Pinterest $PINS ( ▼ 16.83% ) shares plunged in premarket trading after the company issued a disappointing first-quarter sales forecast, overshadowing an otherwise steady fourth-quarter report. While Q4 revenue rose 14% year over year to $1.32 billion, roughly in line with expectations, earnings per share of $0.67 came in slightly below forecasts.
The real concern was guidance: Pinterest expects Q1 revenue between $951 million and $971 million, missing analyst estimates of about $980 million. That softer outlook sent the stock tumbling nearly 20% as investors recalibrated growth expectations.
Retailers hit pause on ad budgets
Management pointed to a key culprit behind the slowdown: retailers cutting advertising spending amid tariff pressures and economic uncertainty. With many brands tightening budgets, ad dollars are increasingly flowing toward platforms with the largest audiences, particularly TikTok and Instagram.

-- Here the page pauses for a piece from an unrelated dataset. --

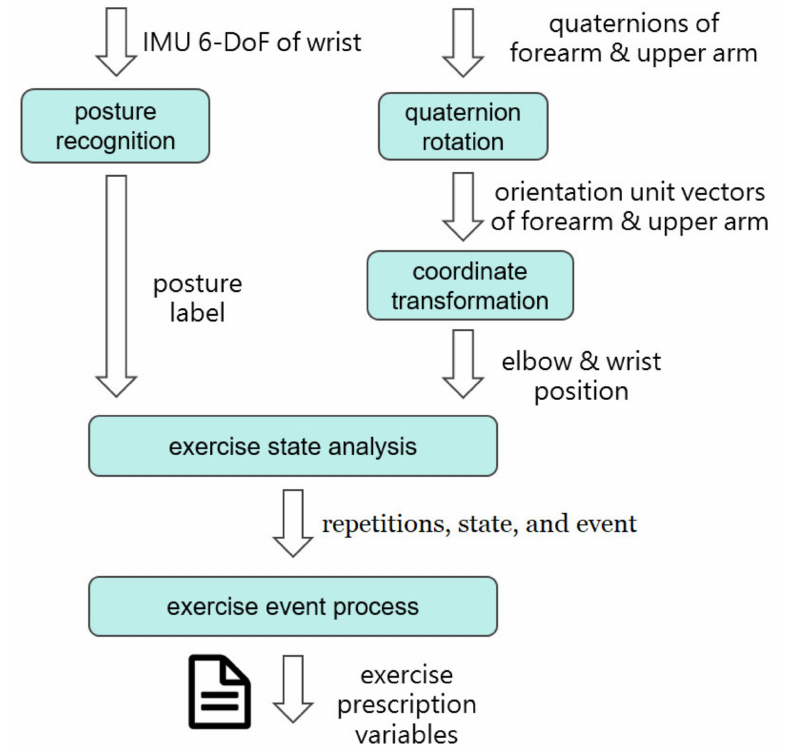
Figure 2. Flowchart of the presented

For a company that relies heavily on retail advertisers, even a modest pullback can have an outsized impact on revenue growth.
Fighting back with AI and restructuring
Facing intensifying competition, Pinterest has been reshaping its strategy around artificial intelligence. The company recently cut about 15% of its workforce to redirect resources toward AI-driven features and discovery tools aimed at boosting engagement and ad performance.
CEO Bill Ready also emphasized that Pinterest remains a major search destination, claiming the platform still handles more searches than ChatGPT. The bet is that smarter recommendations and shopping tools will eventually attract advertisers back.
For now, though, investors appear focused on the near-term reality: slowing ad demand, tougher competition, and uncertainty about when growth will reaccelerate.